→ WHAT IS ASKED: Extract the passage from the post about spotting hidden disconnects in major projects, starting with "As I’ve said" and going on through "have different understandings.", copying it word for word.

→ DOCUMENT EXCERPT:
■ ■ ■
October 21st, 2005 by Dan Leeds

Pay attention to this if you who manage major projects. This post may save your life….well, maybe just your job.

I’ve launched a fair number of these in my day - enough so that I’ve seen a few get screwed up. Maybe it’s my track record of failures (note to future employers; I’m really not that bad), but I’ve developed a sort of sixth sense to to alert me when something’s not quite right. I’ve learned to trust these vague oncerns because they’re always right.

As I’ve said before, there’s an entropy about projects, a natural tendency for things to fall apart. The question is how to prevent this.You can think you’ve done everything right and covered all the bases, when some major disconnect suddenly threatens the whole project’s success. The problem with this kind of issue is that it’s by definition something everyone thinks is fine but where different parties have different understandings.

In a recent case, I was working with IT to see how our site was going to back into a new enterprise software (ES) backend. Some initial warning flags were raised for me when I heard the lead architect saying that navigation would be managed from the new software. This would mean the website would be restricted to the same IA as the customer service desk, even though very different users and a lot more marketing content on the Web.

I immediately tried to run this down, escalated the questions, and got back a reply that ‘the ES is just plumbing. You can do whatever you want on the site.’ Now the old me would have accepted this at face value and assumed all well. The present me felt those neck hairs sending a warning still and didn’t accept that answer. Sure enough, we saw a document just the other day showing navigation controlled in the ES. If I hadn’t kept my guard up so high on this, we might not have discovered the disconnect until late in the game. Somewhere down the line, we would have realized we were stuck with the wrong IA. This would throw a major wrench into the project that could undermine the whole investment, and I’d be the one looking incompetent. I hate that.
■ ■ ■
→ RECORDED DATA:
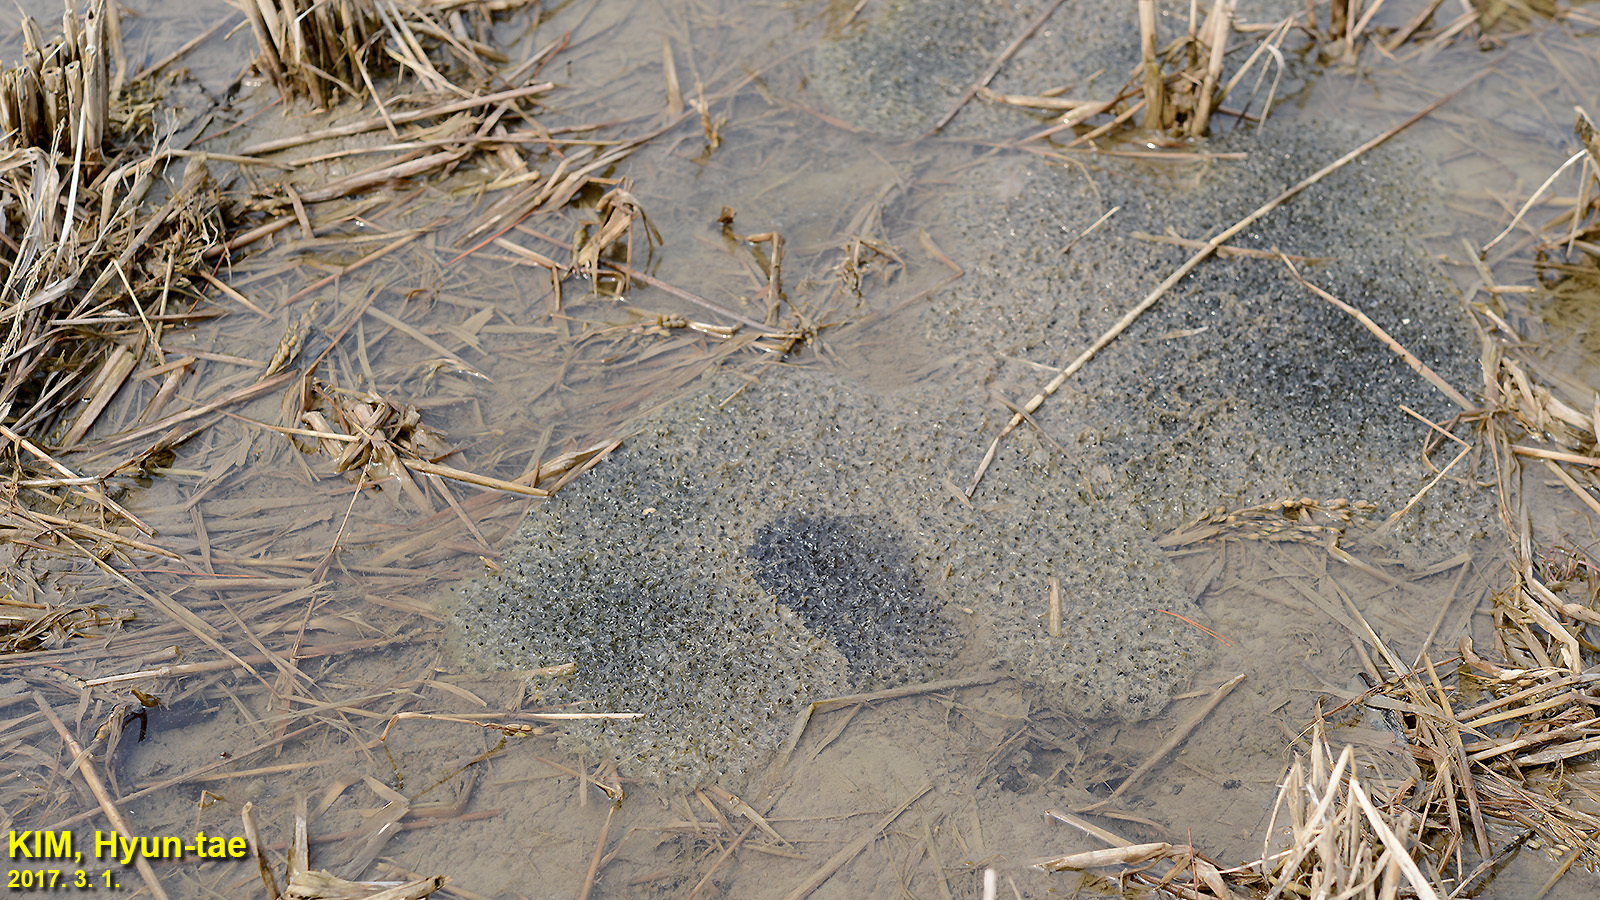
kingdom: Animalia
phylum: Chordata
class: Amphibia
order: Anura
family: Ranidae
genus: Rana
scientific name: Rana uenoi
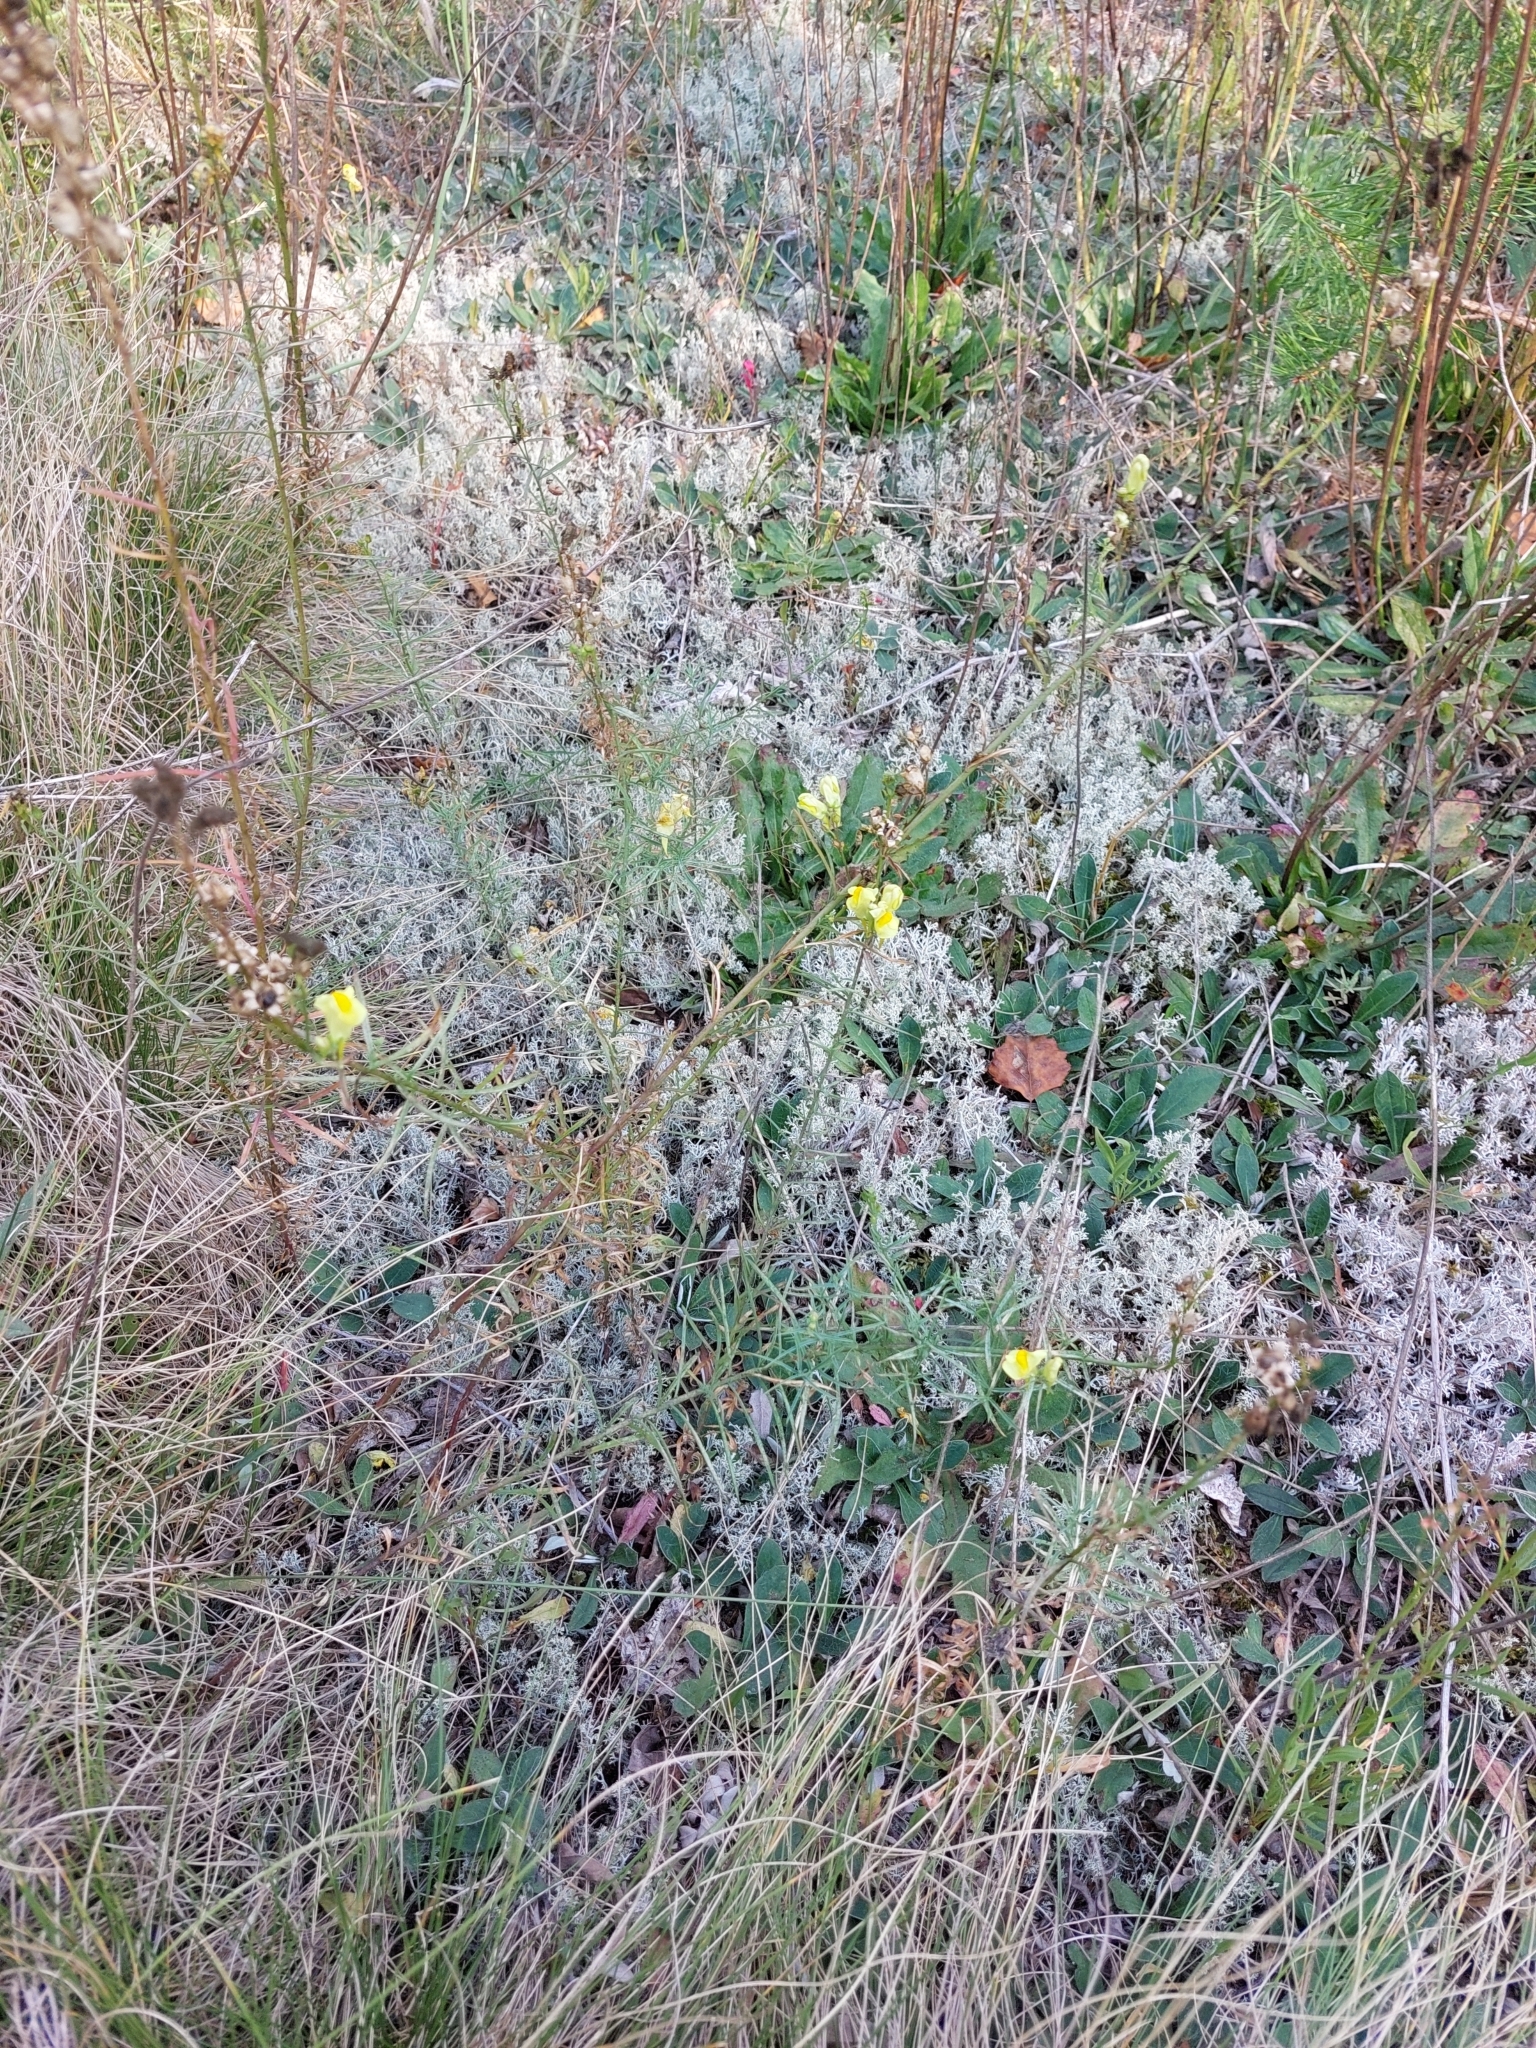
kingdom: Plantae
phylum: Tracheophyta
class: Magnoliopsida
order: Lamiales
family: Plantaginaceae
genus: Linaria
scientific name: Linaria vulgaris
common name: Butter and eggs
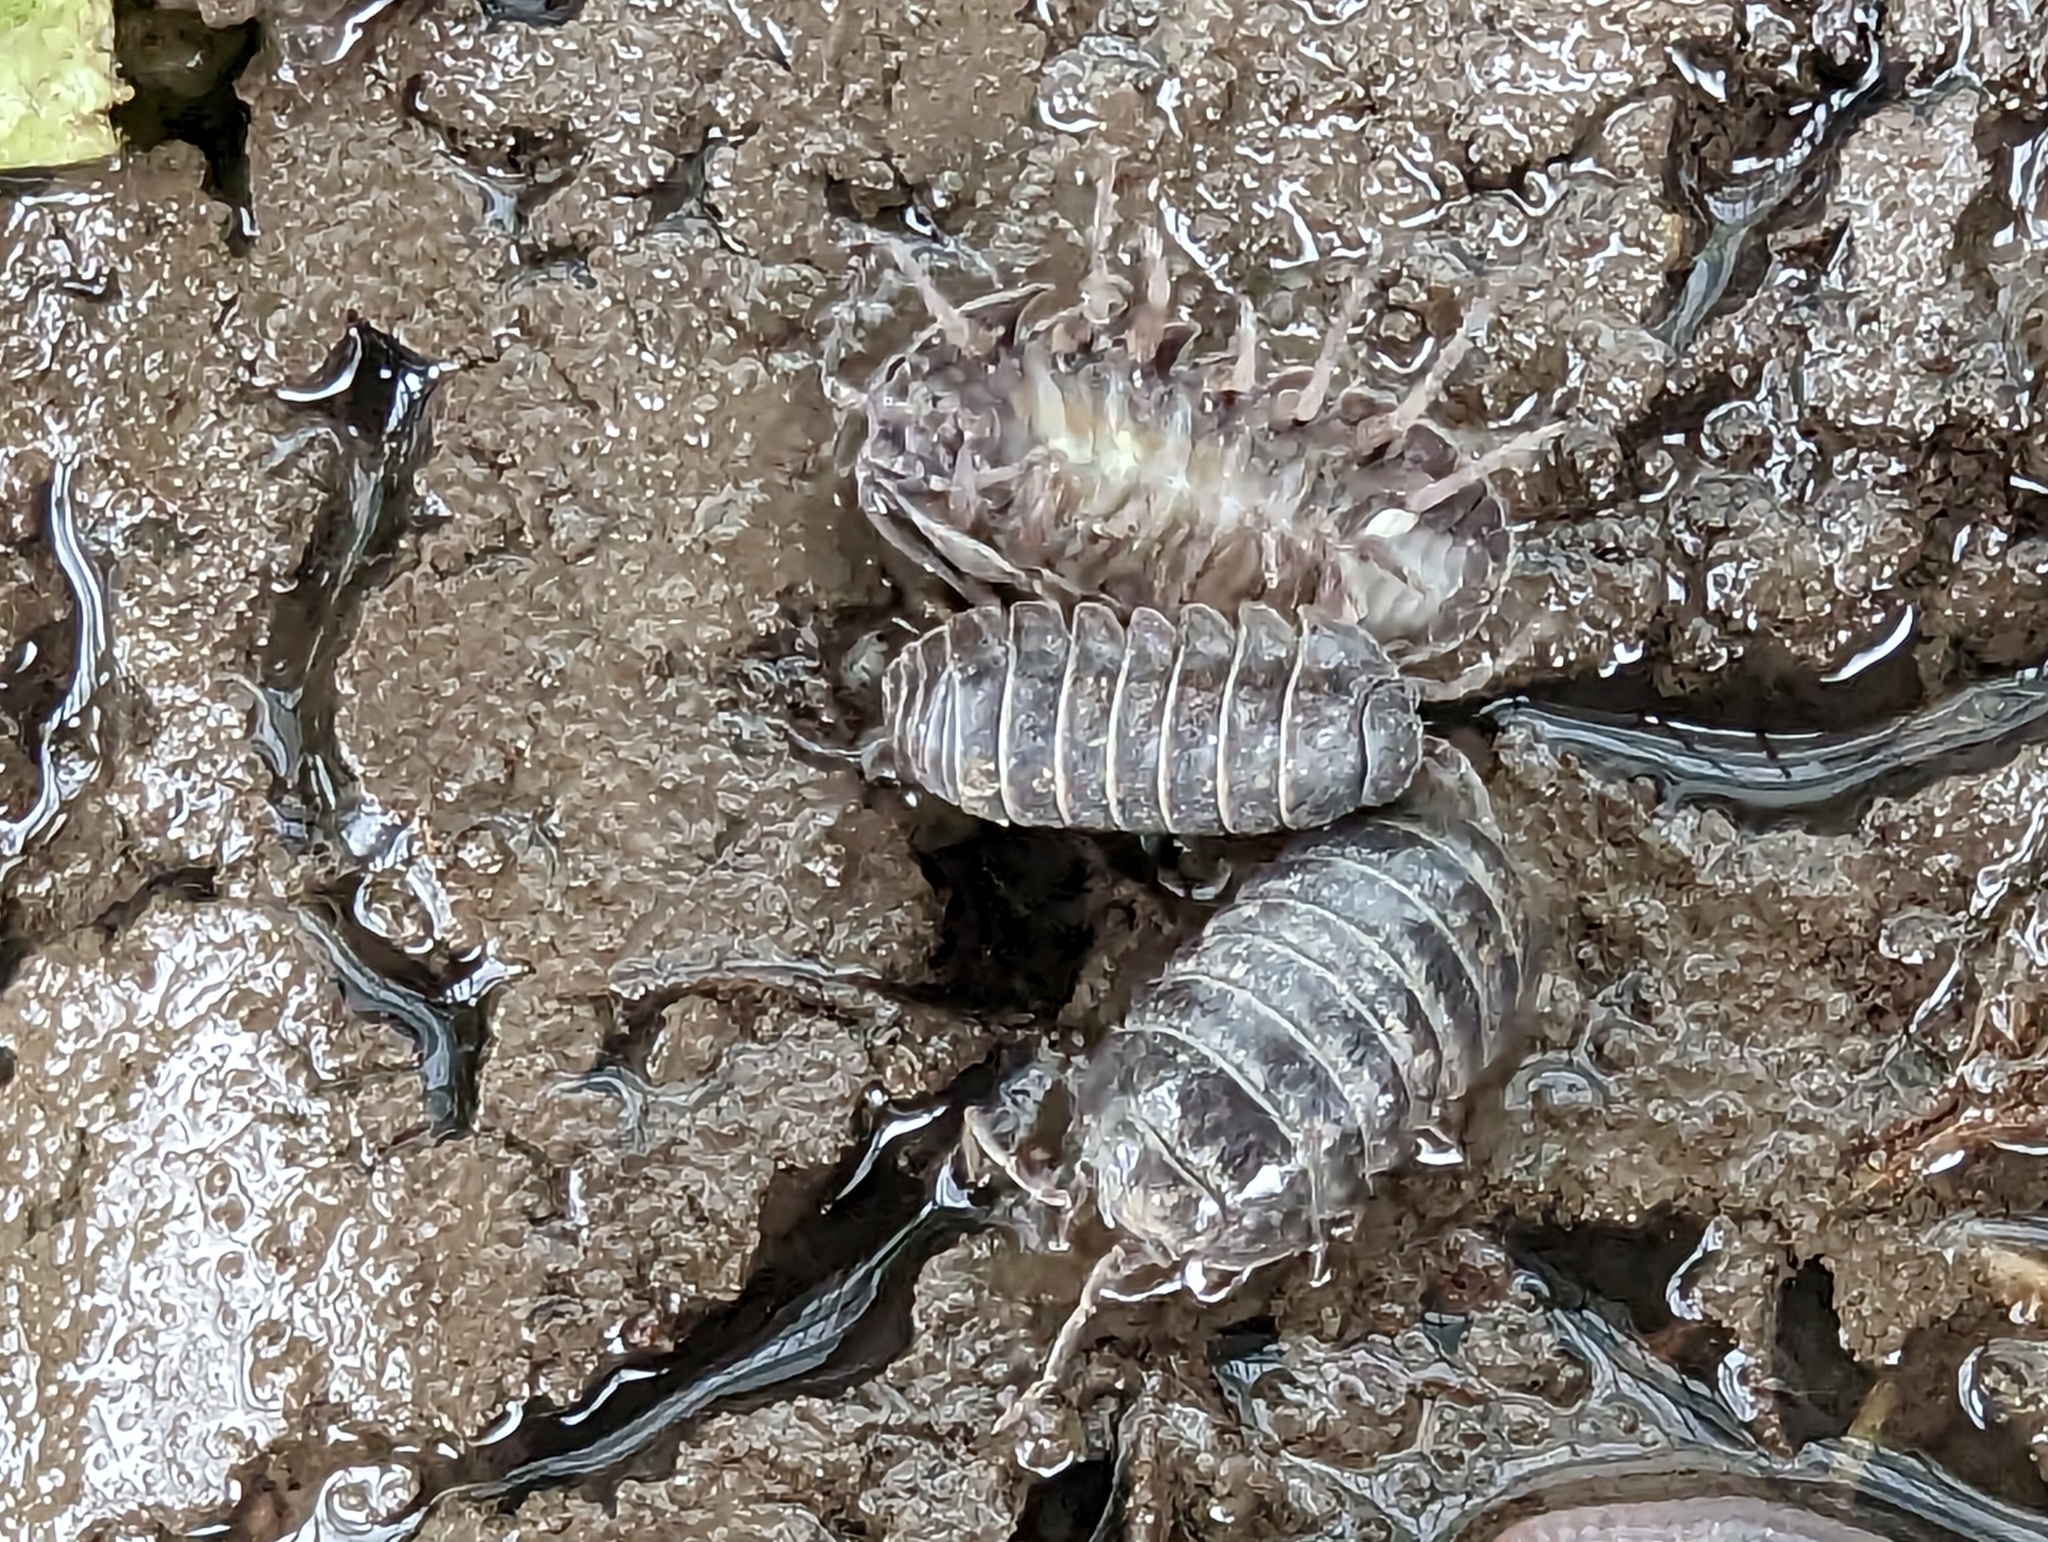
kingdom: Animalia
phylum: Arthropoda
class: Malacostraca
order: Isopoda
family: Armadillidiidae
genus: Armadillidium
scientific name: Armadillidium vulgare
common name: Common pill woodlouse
■ ■ ■
→ SOLUTION:
As I’ve said before, there’s an entropy about projects, a natural tendency for things to fall apart. The question is how to prevent this.You can think you’ve done everything right and covered all the bases, when some major disconnect suddenly threatens the whole project’s success. The problem with this kind of issue is that it’s by definition something everyone thinks is fine but where different parties have different understandings.